Although the effect of riboflavin administration on the cornea without UVA illumination is still unclear, a number of prospective randomized, sham-controlled clinical studies have investigated the efficacy of CXL. In most of them, the control group received riboflavin without epithelium debridement and no UVA radiation and the control eye was crossed over to treatment group at three or six months [9]. In a study by Sharma et al., the control group received a sham treatment with epithelium debridement followed by riboflavin drops without UVA radiation [8]. Follow-up at six months after treatment showed significant improvement in several indices in the intervention group and no change in the control group. After six months, the control group was treated with CXL, hence no long-term follow-up for these eyes.

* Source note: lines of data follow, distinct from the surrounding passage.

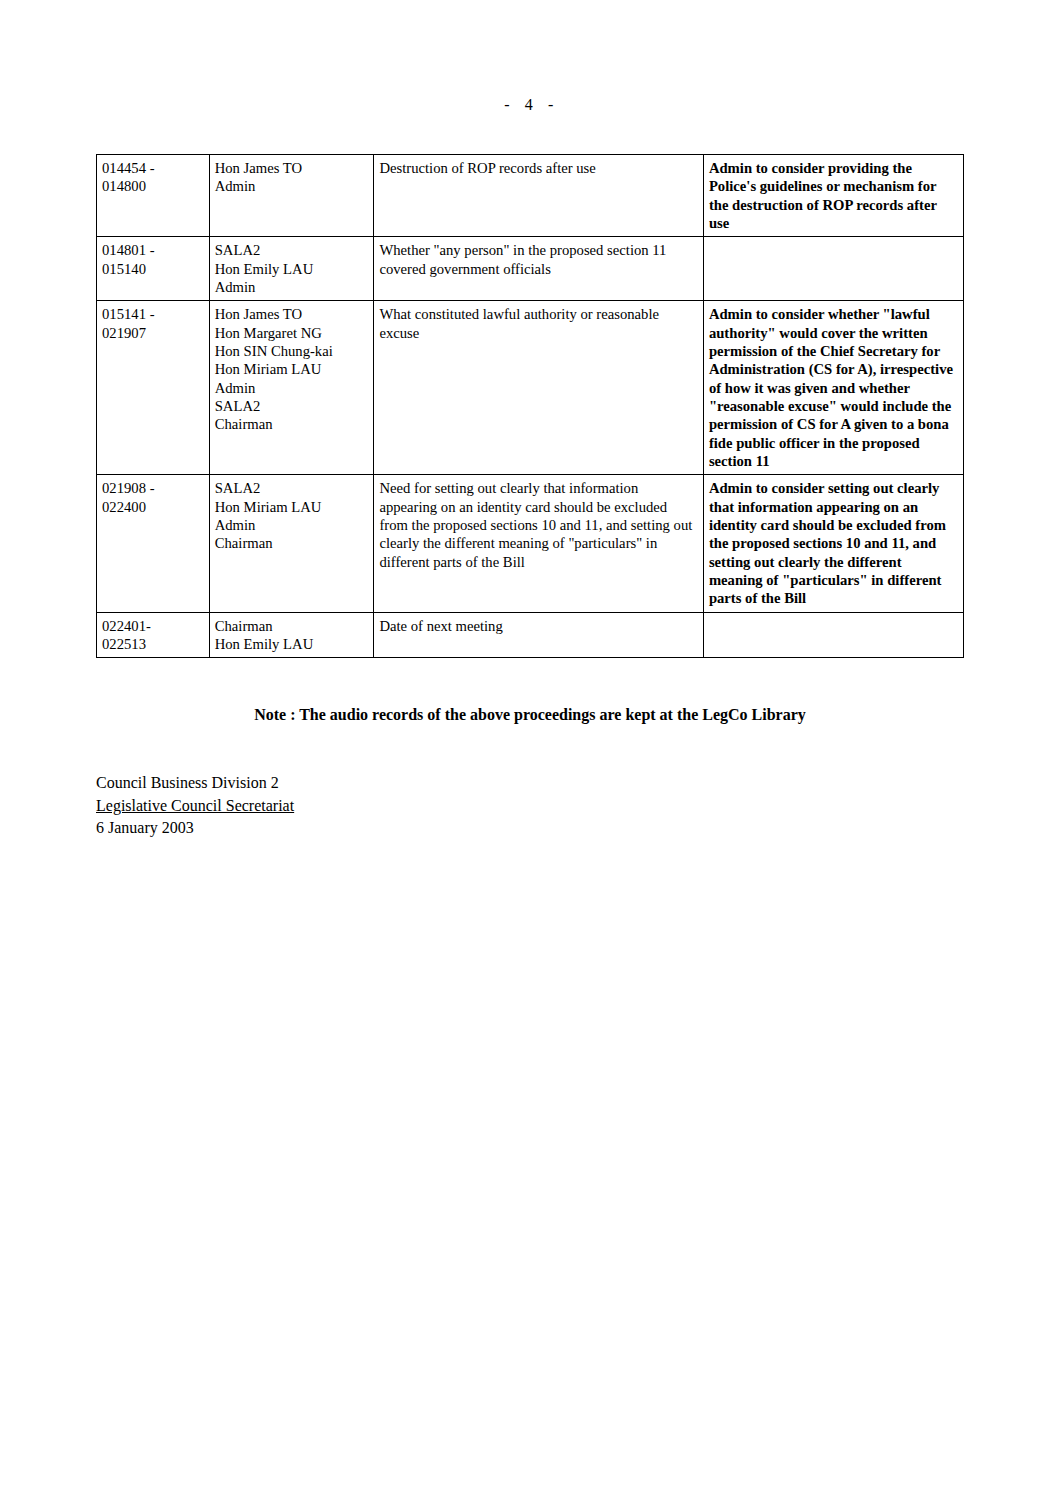- 4 -
| 014454 - 014800 | Hon James TO Admin | Destruction of ROP records after use | Admin to consider providing the Police's guidelines or mechanism for the destruction of ROP records after use |
| 014801 - 015140 | SALA2 Hon Emily LAU Admin | Whether "any person" in the proposed section 11 covered government officials | |
| 015141 - 021907 | Hon James TO Hon Margaret NG Hon SIN Chung-kai Hon Miriam LAU Admin SALA2 Chairman | What constituted lawful authority or reasonable excuse | Admin to consider whether "lawful authority" would cover the written permission of the Chief Secretary for Administration (CS for A), irrespective of how it was given and whether "reasonable excuse" would include the permission of CS for A given to a bona fide public officer in the proposed section 11 |
| 021908 - 022400 | SALA2 Hon Miriam LAU Admin Chairman | Need for setting out clearly that information appearing on an identity card should be excluded from the proposed sections 10 and 11, and setting out clearly the different meaning of "particulars" in different parts of the Bill | Admin to consider setting out clearly that information appearing on an identity card should be excluded from the proposed sections 10 and 11, and setting out clearly the different meaning of "particulars" in different parts of the Bill |
| 022401- 022513 | Chairman Hon Emily LAU | Date of next meeting | |
Note : The audio records of the above proceedings are kept at the LegCo Library
Council Business Division 2
Legislative Council Secretariat
6 January 2003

Since the CXL treatment is normally performed successfully, even in thin corneas, the number of included eyes was low. The small number of included patients and the lack of controls are obvious weaknesses of the study. Furthermore, it is noteworthy that a number of eyes included in this study had a preoperative corneal thickness that, using the appropriate technique, should likely have been sufficient for completing the CXL treatment. Two eyes even underwent a successful treatment later. However, the study protocol evaluated all patients with keratoconus, who gave their consent, in which the CXL treatment was interrupted due to insufficient corneal thickness during the defined period. Since all subjects fulfilled these criteria, they were included in the study. During the study period, treatment failed in 17 out of 377 eyes with keratoconus due to excessively thin corneas, resulting in a failure rate of 4.5%. We consider this number relatively high; however, it is noteworthy that at the time treatment a number of innovative approaches had not yet been impemented or thoroughly evaluated.

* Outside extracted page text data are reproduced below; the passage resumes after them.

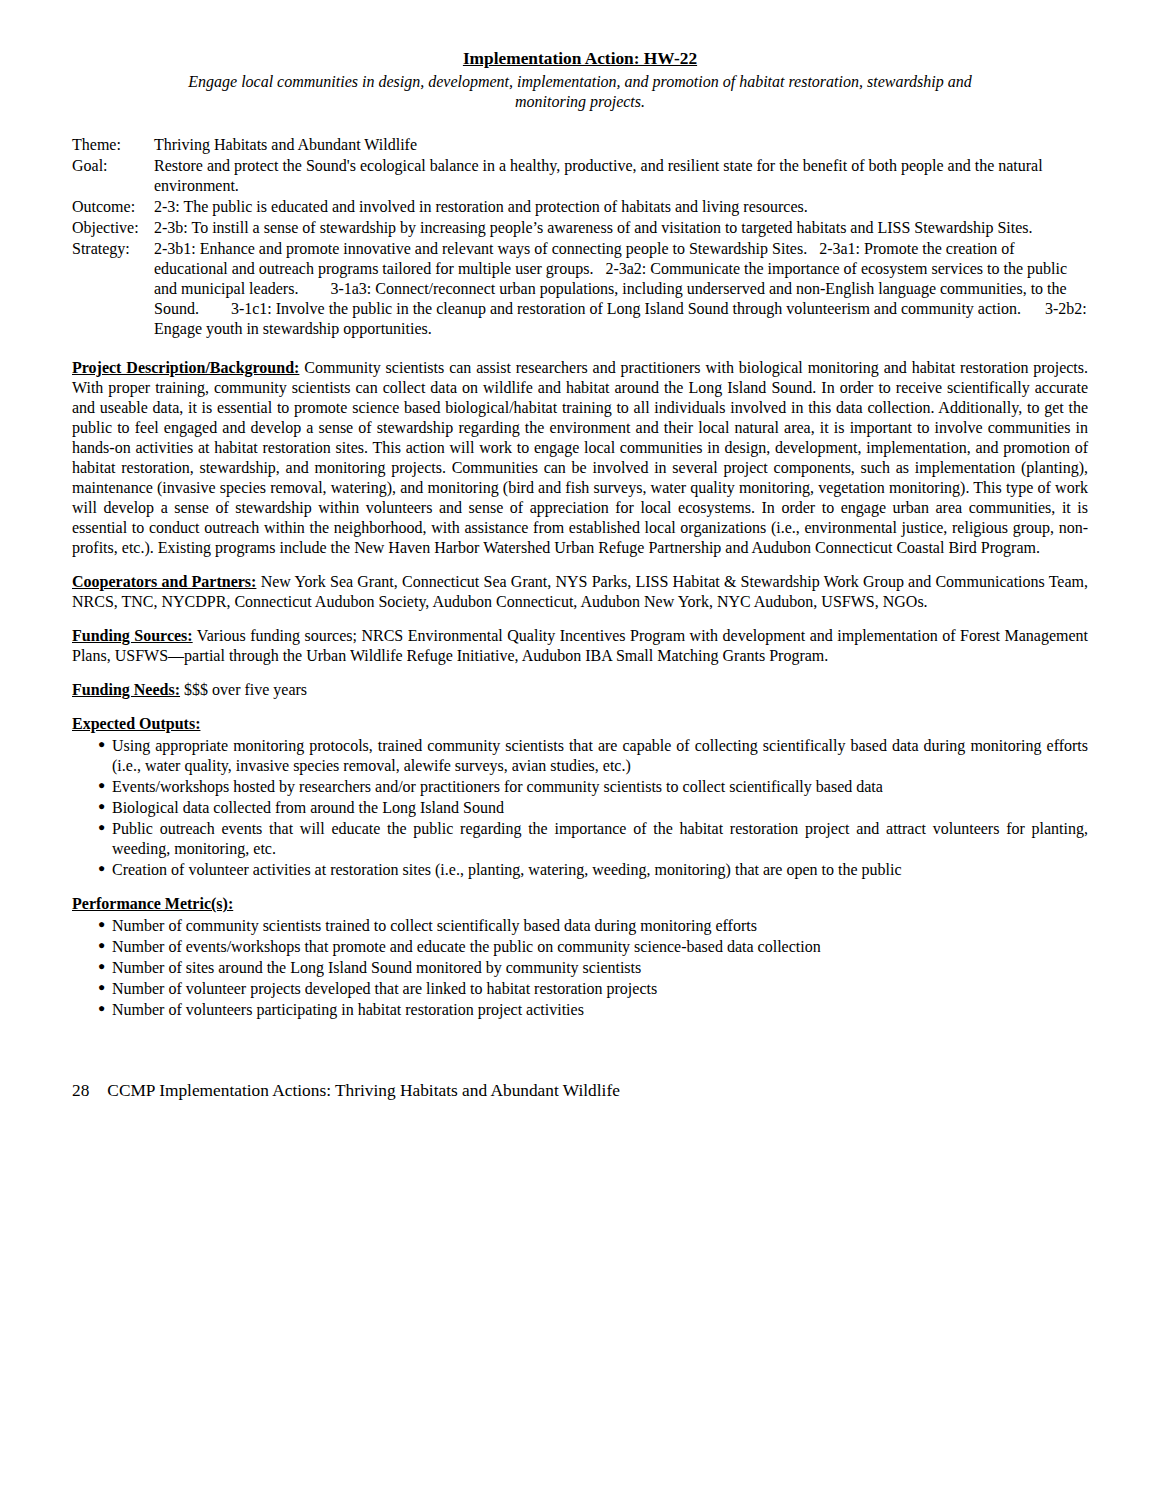Implementation Action: HW-22
Engage local communities in design, development, implementation, and promotion of habitat restoration, stewardship and monitoring projects.
| Theme: | Thriving Habitats and Abundant Wildlife |
| Goal: | Restore and protect the Sound's ecological balance in a healthy, productive, and resilient state for the benefit of both people and the natural environment. |
| Outcome: | 2-3: The public is educated and involved in restoration and protection of habitats and living resources. |
| Objective: | 2-3b: To instill a sense of stewardship by increasing people’s awareness of and visitation to targeted habitats and LISS Stewardship Sites. |
| Strategy: | 2-3b1: Enhance and promote innovative and relevant ways of connecting people to Stewardship Sites. 2-3a1: Promote the creation of educational and outreach programs tailored for multiple user groups. 2-3a2: Communicate the importance of ecosystem services to the public and municipal leaders. 3-1a3: Connect/reconnect urban populations, including underserved and non-English language communities, to the Sound. 3-1c1: Involve the public in the cleanup and restoration of Long Island Sound through volunteerism and community action. 3-2b2: Engage youth in stewardship opportunities. |
Project Description/Background: Community scientists can assist researchers and practitioners with biological monitoring and habitat restoration projects. With proper training, community scientists can collect data on wildlife and habitat around the Long Island Sound. In order to receive scientifically accurate and useable data, it is essential to promote science based biological/habitat training to all individuals involved in this data collection. Additionally, to get the public to feel engaged and develop a sense of stewardship regarding the environment and their local natural area, it is important to involve communities in hands-on activities at habitat restoration sites. This action will work to engage local communities in design, development, implementation, and promotion of habitat restoration, stewardship, and monitoring projects. Communities can be involved in several project components, such as implementation (planting), maintenance (invasive species removal, watering), and monitoring (bird and fish surveys, water quality monitoring, vegetation monitoring). This type of work will develop a sense of stewardship within volunteers and sense of appreciation for local ecosystems. In order to engage urban area communities, it is essential to conduct outreach within the neighborhood, with assistance from established local organizations (i.e., environmental justice, religious group, non-profits, etc.). Existing programs include the New Haven Harbor Watershed Urban Refuge Partnership and Audubon Connecticut Coastal Bird Program.
Cooperators and Partners: New York Sea Grant, Connecticut Sea Grant, NYS Parks, LISS Habitat & Stewardship Work Group and Communications Team, NRCS, TNC, NYCDPR, Connecticut Audubon Society, Audubon Connecticut, Audubon New York, NYC Audubon, USFWS, NGOs.
Funding Sources: Various funding sources; NRCS Environmental Quality Incentives Program with development and implementation of Forest Management Plans, USFWS—partial through the Urban Wildlife Refuge Initiative, Audubon IBA Small Matching Grants Program.
Funding Needs: $$$ over five years
Expected Outputs:
Using appropriate monitoring protocols, trained community scientists that are capable of collecting scientifically based data during monitoring efforts (i.e., water quality, invasive species removal, alewife surveys, avian studies, etc.)
Events/workshops hosted by researchers and/or practitioners for community scientists to collect scientifically based data
Biological data collected from around the Long Island Sound
Public outreach events that will educate the public regarding the importance of the habitat restoration project and attract volunteers for planting, weeding, monitoring, etc.
Creation of volunteer activities at restoration sites (i.e., planting, watering, weeding, monitoring) that are open to the public
Performance Metric(s):
Number of community scientists trained to collect scientifically based data during monitoring efforts
Number of events/workshops that promote and educate the public on community science-based data collection
Number of sites around the Long Island Sound monitored by community scientists
Number of volunteer projects developed that are linked to habitat restoration projects
Number of volunteers participating in habitat restoration project activities
28 CCMP Implementation Actions: Thriving Habitats and Abundant Wildlife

Several alternatives to conventional CXL have been proposed to avoid endothelial cell damage in eyes with thin corneas, in addition to swelling the cornea using hypo-osmolar riboflavin. Examples include conducting transepithelial crosslinking treatment, leaving the epithelium on the apex of the cone, applying a riboflavin-soaked contact lens or using a SMILE lenticule [15, 21]. All of these methods allow exposure using a UVA lamp and ensure that proper exposure is done. Other alternatives to enable treatment of thin corneas include customised irradiation settings, as proposed through a theoretical treatment algorithm [16, 17] or using oral riboflavin to allow photosensitisation of riboflavin from surrounding daylight [18]. However, long-term data and larger patient studies are still needed to adequately assess the optimum protocol in thin corneas.

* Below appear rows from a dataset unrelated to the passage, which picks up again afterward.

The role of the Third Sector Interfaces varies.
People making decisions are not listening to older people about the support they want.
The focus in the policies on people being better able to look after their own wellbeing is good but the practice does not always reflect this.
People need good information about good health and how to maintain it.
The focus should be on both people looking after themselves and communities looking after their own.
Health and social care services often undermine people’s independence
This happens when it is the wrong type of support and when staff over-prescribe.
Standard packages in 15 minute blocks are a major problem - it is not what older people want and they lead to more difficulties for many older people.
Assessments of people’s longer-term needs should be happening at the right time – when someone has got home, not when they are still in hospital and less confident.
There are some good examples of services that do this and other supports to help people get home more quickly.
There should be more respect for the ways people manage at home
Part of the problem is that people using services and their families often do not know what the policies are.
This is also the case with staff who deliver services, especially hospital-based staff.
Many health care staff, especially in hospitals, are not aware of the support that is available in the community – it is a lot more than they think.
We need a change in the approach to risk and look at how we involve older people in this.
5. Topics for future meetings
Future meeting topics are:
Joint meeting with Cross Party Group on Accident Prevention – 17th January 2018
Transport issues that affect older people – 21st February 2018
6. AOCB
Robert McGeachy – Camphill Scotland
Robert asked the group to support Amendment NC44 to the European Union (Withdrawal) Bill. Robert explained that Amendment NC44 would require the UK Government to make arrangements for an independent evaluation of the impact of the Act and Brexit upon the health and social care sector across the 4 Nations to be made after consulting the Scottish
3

The findings reported here indicate that even an interrupted CXL treatment without exposure of UVA, likely mediated by ambient light excitation of riboflavin may, may in some eyes be sufficient to halt the keratoconus progression. Although we do not suggest the application of riboflavin on the de-epithelialised corneal stroma as a therapeutic alternative approach to CXL in thin corneas, the specific dose of oxidative stress required to arrest disease is probably individual. In cases of an unsuccessful or incomplete crosslinking treatment the patient should likely be followed for signs of further progression before other alternative options are considered. As only a small proportion of eyes with keratoconus will not be possible to treat with CXL given the more modern approaches in thin corneas, additional studies with long-term data are needed to validate these findings.